Johnston stated: “We are delighted to be working with Pat, Larry and the Maiden team. There is depth and breadth of insurance knowledge within Maiden which is both complementary to the GLS team and will allow us to grow and develop our business. Maiden have been extremely positive about GLS’s business plan and are keen to help us expand.”
Maiden’s Co-Chief Executive Officers Patrick J. Haveron and Lawrence F. Metz stated: “The formation of GLS is highly complementary to our overall longer-term strategy. GLS, along with other recent insurance industry investments, are enabling Maiden to leverage its knowledge base while not re-entering active underwriting and maintaining an efficient operating profile. We believe the GLS team will not only enhance Maiden’s profitability through both fee income and effective claims management services, but it will also increase our asset base through the addition of blocks of reserves or companies that can be successfully wound down.
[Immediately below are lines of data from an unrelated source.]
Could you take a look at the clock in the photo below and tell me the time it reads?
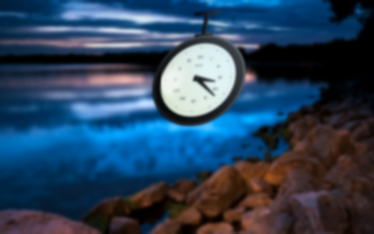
3:22
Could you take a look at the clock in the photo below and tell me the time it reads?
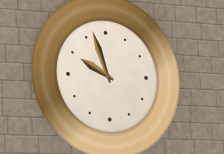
9:57
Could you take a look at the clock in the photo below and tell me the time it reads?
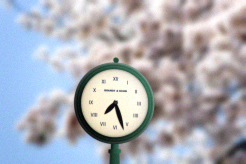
7:27
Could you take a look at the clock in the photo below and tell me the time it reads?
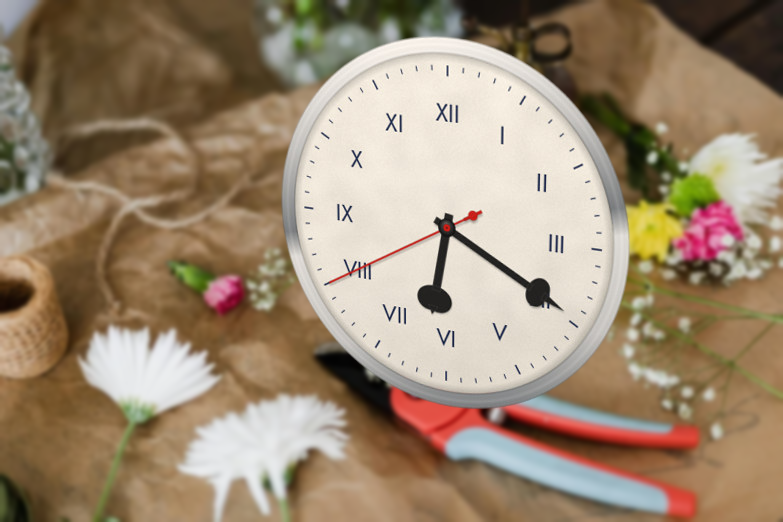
6:19:40
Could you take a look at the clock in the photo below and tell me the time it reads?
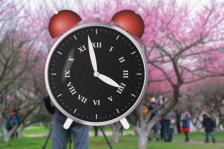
3:58
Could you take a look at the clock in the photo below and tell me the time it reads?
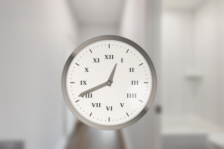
12:41
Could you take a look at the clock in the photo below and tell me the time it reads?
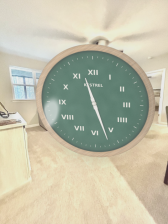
11:27
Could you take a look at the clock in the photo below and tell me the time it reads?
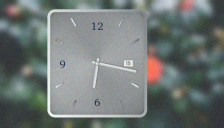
6:17
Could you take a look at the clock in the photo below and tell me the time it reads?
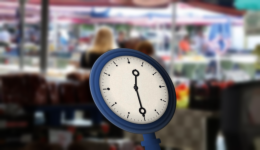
12:30
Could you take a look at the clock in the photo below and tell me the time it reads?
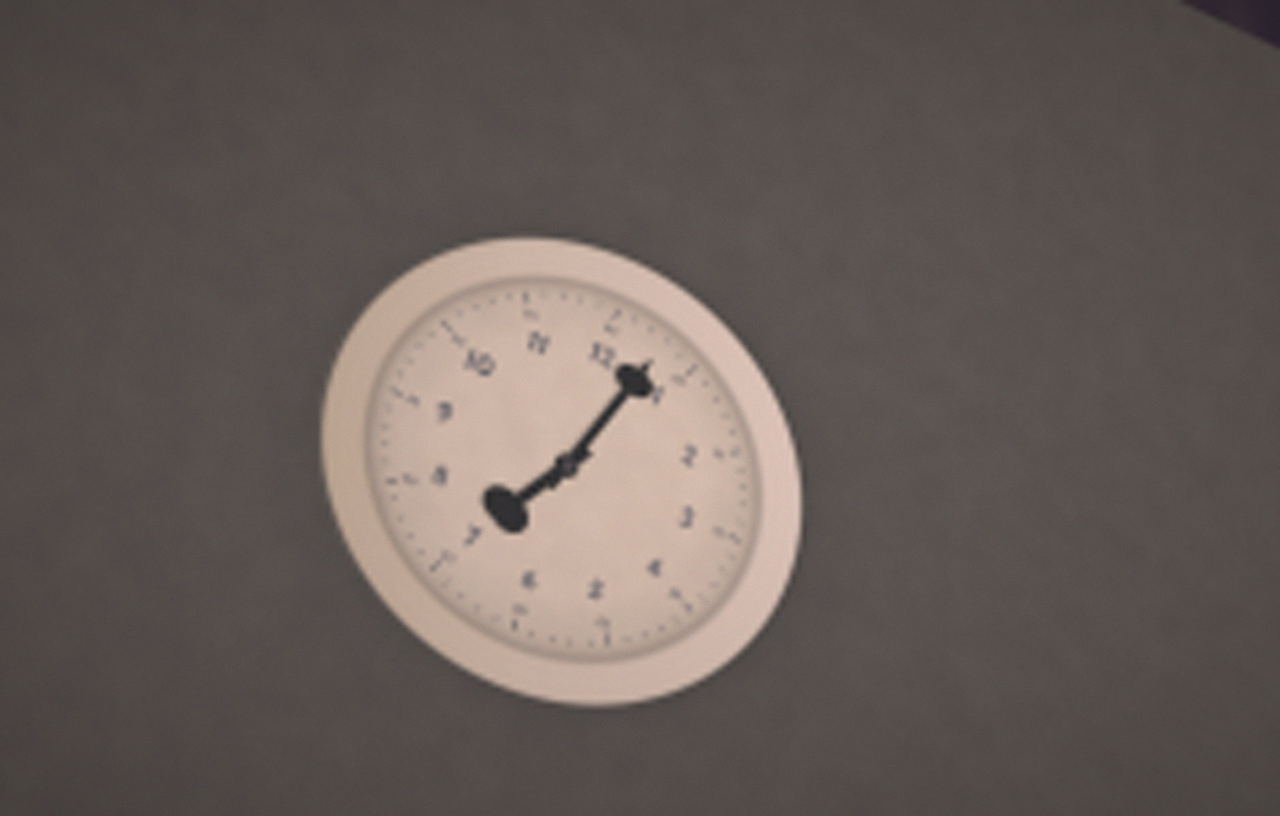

This should further enhance our ability to pursue the asset and capital management pillars of our strategy. The GLS team brings a wealth of knowledge, experience and well-known market presence that should enable them to quickly activate its strategy. We are excited to have the GLS team join Maiden and look forward to supporting Brian, Tom, Stephanie and the team in developing and growing GLS.”
About Maiden Holdings, Ltd.
Maiden Holdings, Ltd. is a Bermuda-based holding company formed in 2007.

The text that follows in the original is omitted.